“Climate Change and Population Health” was the title of a recent discussion at West Virginia University. Three panelists, a social scientist, an entomologist, and a public health expert turned over research and health concerns related to that research on climate change - or as the discussion moderator, Interim Chair of the Department of Health Policy, Management, and Leadership in the WVU School of Public Health, Robert Duval, was more apt to call it: Climate Disruption.
"Disruption" v. "Warming" in the Mountain State
Duval explained that while many areas on the globe are experiencing less precipitation, West Virginia is forecast to see more precipitation - in extremes. Panelists made a point to talk about increased “climate variability” which is science-speak for “unpredictable weather patterns”.
“We do have an increase in extreme precipitation events [in West Virginia] whether that’s drought or floods,” Duval said. “We’re actually shifting to call it Global Climate Disruption.”
Panelist Brent McCuster, Associate Chair of Geography in the WVU Eberly College of Arts and Science, further spelled out what that means for West Virginians. McCusker says there are several factors that leave residents in the state at especially high risk in the face of climate disruption threats - factors such as living in poverty … or in river valleys.
“If we had everyone living on the tops of hills in West Virginia it wouldn’t be an issue but that’s not the case,” said McCusker.

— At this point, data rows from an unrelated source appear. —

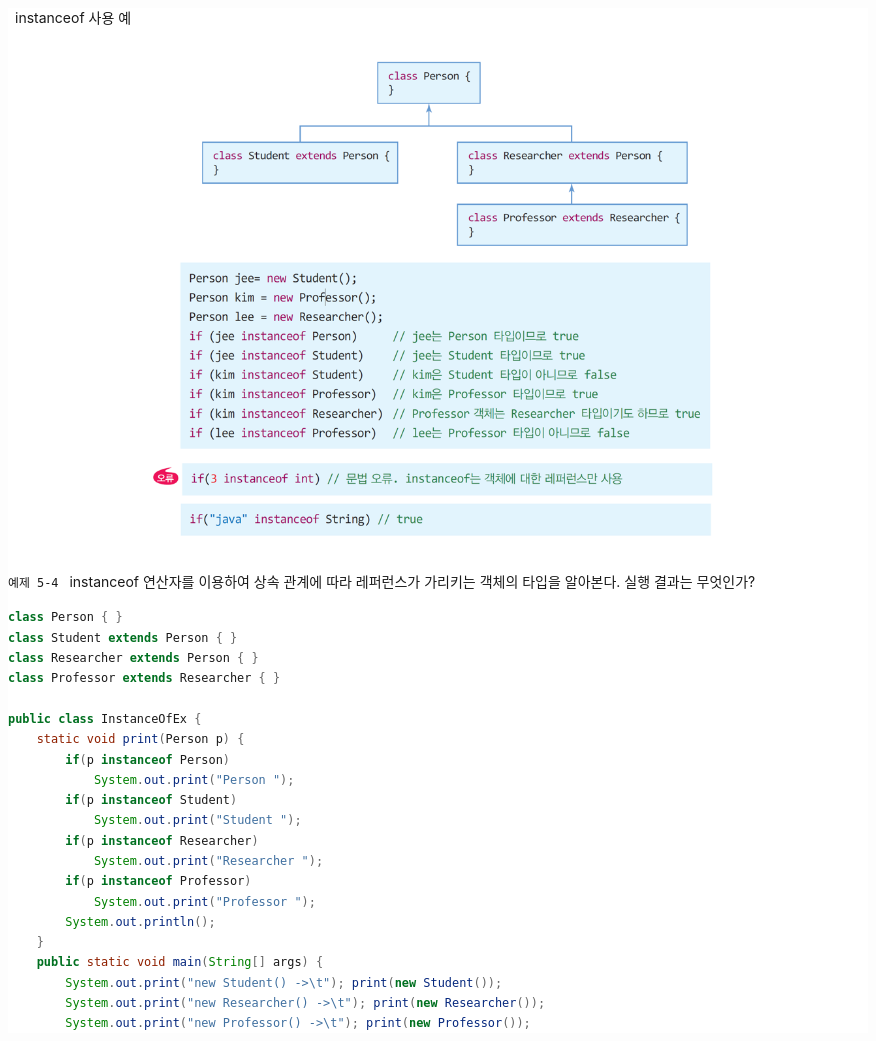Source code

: &ensp;instanceof 사용 예<br/>
<p align="center"><img src="/assets/img/문제해결 및 실습-Java/chapter5. 상속/5-18.png" width="600"></p>

`예제 5-4`
&ensp;instanceof 연산자를 이용하여 상속 관계에 따라 레퍼런스가 가리키는 객체의 타입을 알아본다. 실행 결과는 무엇인가?<br/>

```java
class Person { }
class Student extends Person { }
class Researcher extends Person { }
class Professor extends Researcher { }

public class InstanceOfEx {
    static void print(Person p) {
        if(p instanceof Person)
            System.out.print("Person ");
        if(p instanceof Student)
            System.out.print("Student ");
        if(p instanceof Researcher)
            System.out.print("Researcher ");
        if(p instanceof Professor)
            System.out.print("Professor ");
        System.out.println();
    }
    public static void main(String[] args) {
        System.out.print("new Student() ->\t"); print(new Student());
        System.out.print("new Researcher() ->\t"); print(new Researcher());
        System.out.print("new Professor() ->\t"); print(new Professor());
```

He went on to explain that the populations in the state that are least capable of coping with extreme weather events are the ones most likely to take the brunt of environmental disruption.
McCusker's thoughts were echoed by Professor in the WVU Department of Occupational and Environmental Health Sciences, Heather Basara. She’s been studying health effects of climate change on human populations. Some of the diseases climate disruption will likely provoke, according to Basara: diabetes, heart disease, stroke, and respiratory diseases (to name a few).
That’s bad news in a state where such diseases are already prevalent.
“West Virginia is a key place for intervention,” Basara said, “whether that’s economically or in terms of disease management, access to care... the list is very long.”
Yong-Lak Park, Assistant Professor Entomology in WVU's Davis College of Agriculture spoke about his research that looks at the complicated relationships between pollinators, mites, and blueberries. With charts he demonstrated how easily these species, which depend on each other, could be thrown out of sync.
He went on to say that West Virginians could also see their environment infected by invasive species. He pointed to the stinkbug as an example of a species that threatens agricultural crops in the state.
Adapting to/Preparing for Forecasted Climate Disruption
Adaptation was a key topic during the discussion. It also provoked a lot of passion in the panelists. They discussed the role of scientists in political dialogues. McCusker said that until now, scientists have largely taken a back seat in political arenas, expecting scientific findings to speak for themselves. That was a mistake, he said, data do not speak for themselves. As a result of a relaxed posture, McCusker said, scientists now are having to spend an inordinate amount of time dispelling misinformation instead of tending to more pressing concerns like climate mitigation and adaptation.